As of the census of 2000, there were 1,732 people, 509 households, and 403 families residing in the town. The population density was 47.9 PD/sqmi. There were 602 housing units at an average density of 16.7 /sqmi. The racial makeup of the town was 98.09% White, 0.17% African American, 0.81% Native American, 0.17% from other races, and 0.75% from two or more races. Hispanic or Latino of any race were 0.40% of the population.

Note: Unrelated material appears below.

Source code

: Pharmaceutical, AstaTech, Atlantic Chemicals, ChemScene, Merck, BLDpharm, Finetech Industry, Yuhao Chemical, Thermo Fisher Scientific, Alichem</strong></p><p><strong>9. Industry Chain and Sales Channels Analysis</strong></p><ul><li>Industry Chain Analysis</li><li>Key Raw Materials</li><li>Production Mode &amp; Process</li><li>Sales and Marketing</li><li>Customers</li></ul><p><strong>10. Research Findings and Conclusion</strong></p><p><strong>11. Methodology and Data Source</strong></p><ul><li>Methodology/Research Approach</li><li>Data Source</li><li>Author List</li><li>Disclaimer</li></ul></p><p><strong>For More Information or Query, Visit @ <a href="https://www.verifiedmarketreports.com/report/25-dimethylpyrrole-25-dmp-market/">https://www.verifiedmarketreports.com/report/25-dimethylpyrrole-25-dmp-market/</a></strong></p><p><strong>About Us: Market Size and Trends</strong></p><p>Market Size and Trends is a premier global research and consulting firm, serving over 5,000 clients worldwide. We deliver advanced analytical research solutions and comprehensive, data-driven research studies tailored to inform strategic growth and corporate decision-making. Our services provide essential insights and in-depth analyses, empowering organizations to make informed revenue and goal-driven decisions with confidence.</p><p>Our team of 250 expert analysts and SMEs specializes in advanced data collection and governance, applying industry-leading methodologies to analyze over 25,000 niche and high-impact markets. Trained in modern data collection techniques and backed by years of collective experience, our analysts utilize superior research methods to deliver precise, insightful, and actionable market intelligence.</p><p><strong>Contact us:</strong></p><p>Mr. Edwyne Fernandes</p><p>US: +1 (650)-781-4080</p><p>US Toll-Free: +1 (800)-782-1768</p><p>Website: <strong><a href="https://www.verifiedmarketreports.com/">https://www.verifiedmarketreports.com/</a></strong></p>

There were 509 households, out of which 43.8% had children under the age of 18 living with them, 65.0% were married couples living together, 8.3% had a female householder with no husband present, and 20.8% were non-families. 16.9% of all households were made up of individuals, and 6.3% had someone living alone who was 65 years of age or older. The average household size was 3.40 and the average family size was 3.86.

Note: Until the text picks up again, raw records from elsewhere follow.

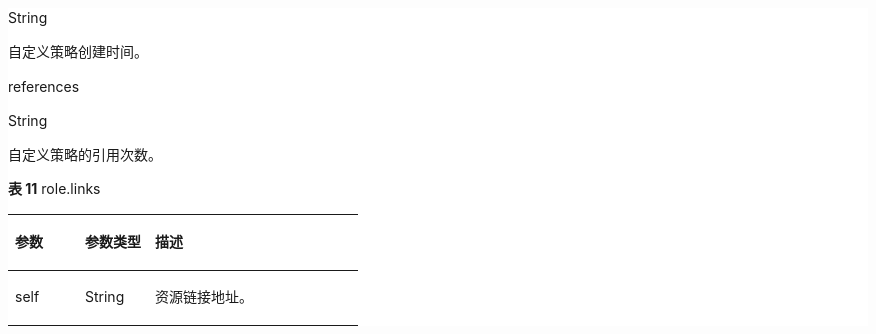 <td class="cellrowborder" valign="top" width="20%" headers="mcps1.2.4.1.2 "><p id="zh-cn_topic_0222037504_p844435010312"><a name="zh-cn_topic_0222037504_p844435010312"></a><a name="zh-cn_topic_0222037504_p844435010312"></a>String</p>
</td>
<td class="cellrowborder" valign="top" width="60%" headers="mcps1.2.4.1.3 "><p id="zh-cn_topic_0222037504_p12444650731"><a name="zh-cn_topic_0222037504_p12444650731"></a><a name="zh-cn_topic_0222037504_p12444650731"></a>自定义策略创建时间。</p>
</td>
</tr>
<tr id="zh-cn_topic_0222037504_row144394501339"><td class="cellrowborder" valign="top" width="20%" headers="mcps1.2.4.1.1 "><p id="zh-cn_topic_0222037504_p144418506316"><a name="zh-cn_topic_0222037504_p144418506316"></a><a name="zh-cn_topic_0222037504_p144418506316"></a>references</p>
</td>
<td class="cellrowborder" valign="top" width="20%" headers="mcps1.2.4.1.2 "><p id="zh-cn_topic_0222037504_p244445017315"><a name="zh-cn_topic_0222037504_p244445017315"></a><a name="zh-cn_topic_0222037504_p244445017315"></a>String</p>
</td>
<td class="cellrowborder" valign="top" width="60%" headers="mcps1.2.4.1.3 "><p id="zh-cn_topic_0222037504_p14444550534"><a name="zh-cn_topic_0222037504_p14444550534"></a><a name="zh-cn_topic_0222037504_p14444550534"></a>自定义策略的引用次数。</p>
</td>
</tr>
</tbody>
</table>

**表 11**  role.links

<a name="zh-cn_topic_0222037504_response_Rs113RoleLinks"></a>
<table><thead align="left"><tr id="zh-cn_topic_0222037504_row164462506318"><th class="cellrowborder" valign="top" width="20%" id="mcps1.2.4.1.1"><p id="zh-cn_topic_0222037504_p12447205016312"><a name="zh-cn_topic_0222037504_p12447205016312"></a><a name="zh-cn_topic_0222037504_p12447205016312"></a>参数</p>
</th>
<th class="cellrowborder" valign="top" width="20%" id="mcps1.2.4.1.2"><p id="zh-cn_topic_0222037504_p844715507319"><a name="zh-cn_topic_0222037504_p844715507319"></a><a name="zh-cn_topic_0222037504_p844715507319"></a>参数类型</p>
</th>
<th class="cellrowborder" valign="top" width="60%" id="mcps1.2.4.1.3"><p id="zh-cn_topic_0222037504_p14471350531"><a name="zh-cn_topic_0222037504_p14471350531"></a><a name="zh-cn_topic_0222037504_p14471350531"></a>描述</p>
</th>
</tr>
</thead>
<tbody><tr id="zh-cn_topic_0222037504_row5446150835"><td class="cellrowborder" valign="top" width="20%" headers="mcps1.2.4.1.1 "><p id="zh-cn_topic_0222037504_p94479501734"><a name="zh-cn_topic_0222037504_p94479501734"></a><a name="zh-cn_topic_0222037504_p94479501734"></a>self</p>
</td>
<td class="cellrowborder" valign="top" width="20%" headers="mcps1.2.4.1.2 "><p id="zh-cn_topic_0222037504_p444714506315"><a name="zh-cn_topic_0222037504_p444714506315"></a><a name="zh-cn_topic_0222037504_p444714506315"></a>String</p>
</td>
<td class="cellrowborder" valign="top" width="60%" headers="mcps1.2.4.1.3 "><p id="zh-cn_topic_0222037504_p444714501430"><a name="zh-cn_topic_0222037504_p444714501430"></a><a name="zh-cn_topic_0222037504_p444714501430"></a>资源链接地址。</p>
</td>
</tr>
</tbody>
</table>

In the town, the population was spread out, with 40.1% under the age of 18, 6.6% from 18 to 24, 25.5% from 25 to 44, 19.7% from 45 to 64, and 8.0% who were 65 years of age or older. The median age was 29 years. For every 100 females, there were 107.7 males. For every 100 females age 18 and over, there were 97.0 males.

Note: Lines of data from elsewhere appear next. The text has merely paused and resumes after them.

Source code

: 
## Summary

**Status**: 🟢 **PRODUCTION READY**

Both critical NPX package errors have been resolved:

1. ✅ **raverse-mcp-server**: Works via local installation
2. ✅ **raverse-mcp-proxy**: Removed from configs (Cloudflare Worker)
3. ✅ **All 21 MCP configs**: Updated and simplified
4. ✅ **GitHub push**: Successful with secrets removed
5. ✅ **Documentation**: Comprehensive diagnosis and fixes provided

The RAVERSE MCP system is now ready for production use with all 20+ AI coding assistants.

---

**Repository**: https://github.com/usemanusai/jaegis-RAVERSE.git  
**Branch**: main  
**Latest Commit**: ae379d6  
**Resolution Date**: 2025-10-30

The median income for a household in the town was $34,491, and the median income for a family was $36,719. Males had a median income of $31,435 versus $20,417 for females. The per capita income for the town was $13,667. About 16.5% of families and 23.6% of the population were below the poverty line, including 34.4% of those under age 18 and 15.0% of those age 65 or over.

Much of the county's sizable Amish population resides in Conewango.

Historical population
| Census | Pop. | Note | %± |
| 1830 | 1,712 |  | — |
| 1840 | 1,317 |  | −23.1% |
| 1850 | 1,408 |  | 6.9% |
| 1860 | 1,359 |  | −3.5% |
| 1870 | 1,281 |  | −5.7% |
| 1880 | 1,299 |  | 1.4% |
| 1890 | 1,273 |  | −2.0% |
| 1900 | 1,224 |  | −3.8% |
| 1910 | 1,098 |  | −10.3% |
| 1920 | 931 |  | −15.2% |
| 1930 | 1,011 |  | 8.6% |
| 1940 | 952 |  | −5.8% |
| 1950 | 1,045 |  | 9.8% |
| 1960 | 1,162 |  | 11.2% |
| 1970 | 1,393 |  | 19.9% |
| 1980 | 1,578 |  | 13.3% |
| 1990 | 1,702 |  | 7.9% |
| 2000 | 1,732 |  | 1.8% |
| 2010 | 1,857 |  | 7.2% |
| 2020 | 1,794 |  | −3.4% |
| 2021 (est.) | 1,779 |  | −0.8% |
U.S. Decennial Census

==Notable people==
- Leigh G. Kirkland, former New York state senator
- Bill Rexford, 1950 NASCAR Grand National Champion

== Communities and locations in Conewango ==
- Axeville - A hamlet in the northeast corner of the town on County Road 40. An early settler was an axe maker.
- Clear Creek - A hamlet on the west town line, southwest of Conewango village and south of Conewango Valley.
- Conewango - The hamlet of Conewango, a former station on the Erie Railroad, is in the northwest part of the town on U.S. Route 62, NY Route 241, and County Road 40.
- Conewango Creek - The principal stream in the region, primarily in Chautauqua County. The name means "walking slowly".
- Conewango Swamp Wildlife Management Area - A conservation tract in the southeast part of the town.
- Conewango Valley - A hamlet straddling the county line, west of Conewango village on Route 62. Conewango Valley is the site of the town's post office, which merged with its Chautauqua County counterpart in the 1960s.
- East Randolph - Part of the hamlet (former village) of East Randolph is in the southeast part of the town at NY Route 394 and County Road 7.
- Elm Creek - A former community by the east town line on the stream Elk Creek.
- Pope - A location in the center of the town on Route 241.
- Rutledge - a former community in the southwestern part of the town.